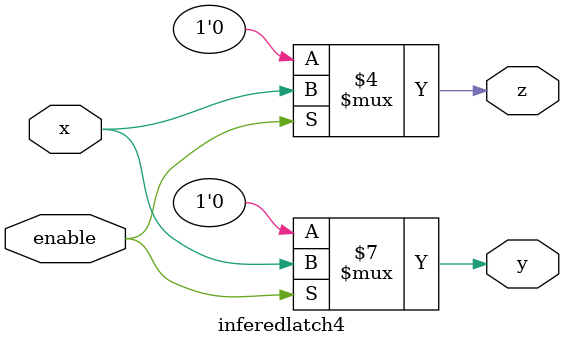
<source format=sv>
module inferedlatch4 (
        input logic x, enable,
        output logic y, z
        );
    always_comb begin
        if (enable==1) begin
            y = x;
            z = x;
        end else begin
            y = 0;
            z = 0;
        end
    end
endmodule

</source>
________________________________________
_Exercise aim_: Write out the entries above verbatim, without pictures.

_Solution to this exercise_:
<source format=sv>
module inferedlatch4 (
        input logic x, enable,
        output logic y, z
        );
    always_comb begin
        if (enable==1) begin
            y = x;
            z = x;
        end else begin
            y = 0;
            z = 0;
        end
    end
endmodule

</source>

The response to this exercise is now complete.